Coefficient backfitting¶

After stage \(\ell\) is fit, all stage scalars are refit by ordinary least squares. Build the design matrix \(M\in\mathbb{R}^{n\times 2\ell}\) whose columns are the per-stage unscaled products,

\[ M_{i,k} = \prod_{j=1}^p \hat{m}_{+,j}^{(k)}(x_j^{(i)}), \qquad M_{i,\ell+k} = -\prod_{j=1}^p \hat{m}_{-,j}^{(k)}(x_j^{(i)}), \qquad k=1,\dots,\ell, \]

and solve \(\boldsymbol{\lambda} = (M^\top M)^{-1} M^\top \mathbf{y}\) with \(\boldsymbol{\lambda} = [\lambda_{+}^{(1)},\dots,\lambda_{+}^{(\ell)},\lambda_{-}^{(1)},\dots,\lambda_{-}^{(\ell)}]^\top\). This orthogonal-greedy refit makes the coefficients jointly optimal given all stages so far, improving on frozen-coefficient greedy fitting.

Implementation note — where the coefficients live

The backfit is solved in src/forest/fitter.rs (via LeastSquaresSvd) over the \([\tilde{m}_+^{(k)}, -\tilde{m}_-^{(k)}]\) columns of every completed stage.

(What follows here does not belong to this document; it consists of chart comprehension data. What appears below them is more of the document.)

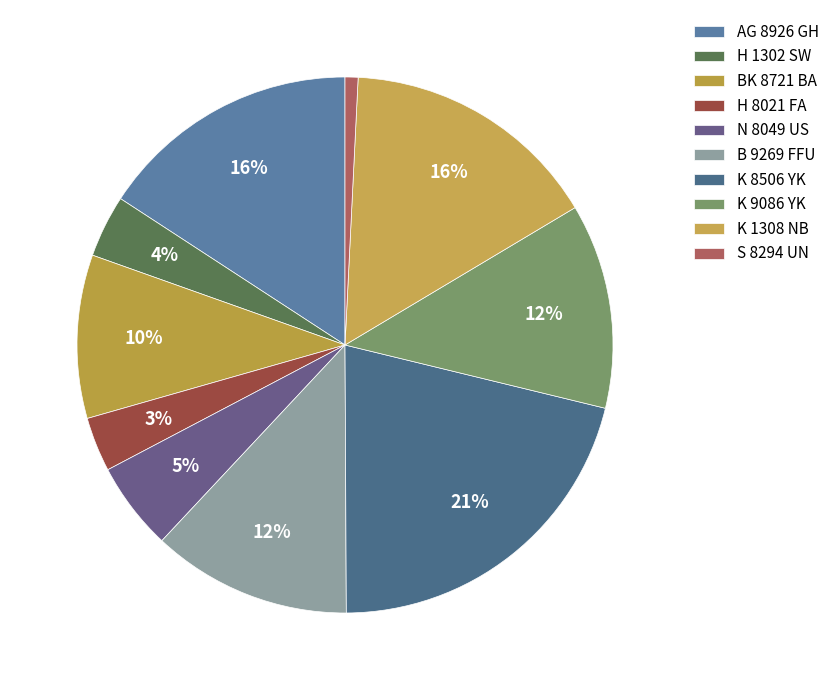

How many segments does this pie chart have?

10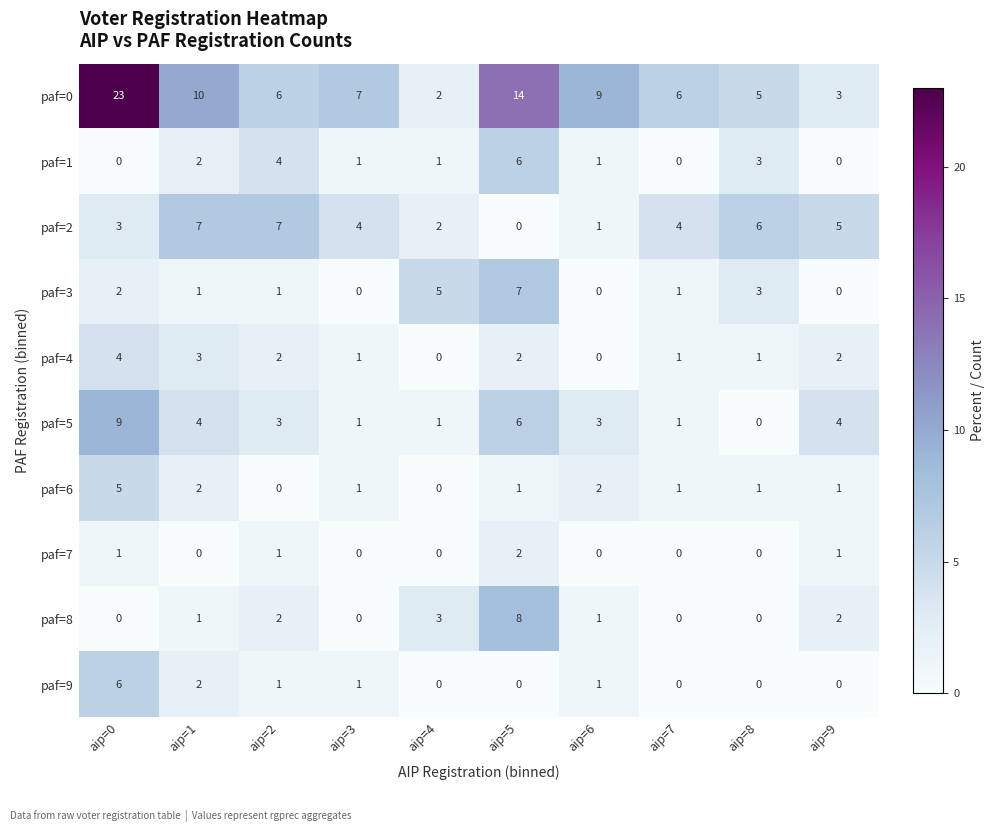

What is the highest value of the paf=3 series?

7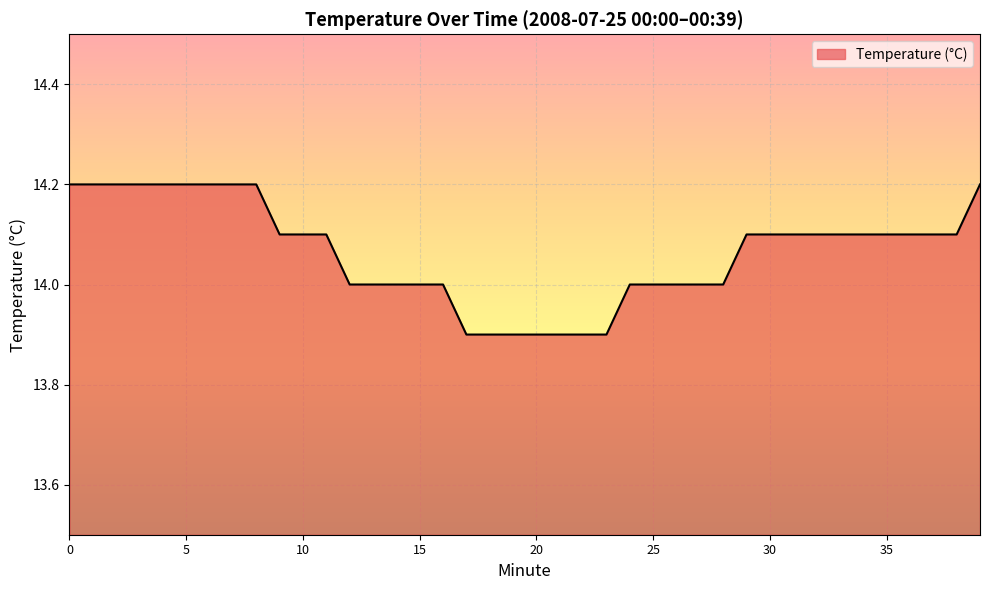

What is the smallest value displayed?

13.9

The solved coefficients are stored as scaling_plus/scaling_minus on each StagePredictor rather than mutating the grid's lambda_plus/lambda_minus — mathematically equivalent, and the reason scaling is applied exactly once at the stage level.

Cost¶

Total training cost is \(\mathcal{O}(R\, n_{\text{grids}}\, T\, n\, p)\) for \(R\) stages, \(n_{\text{grids}}\) bagged grids, \(T\) split iterations per grid, \(n\) samples, \(p\) features. Bagged grids are parallel, and histogram binning trades the \(n\) factor for the bin count.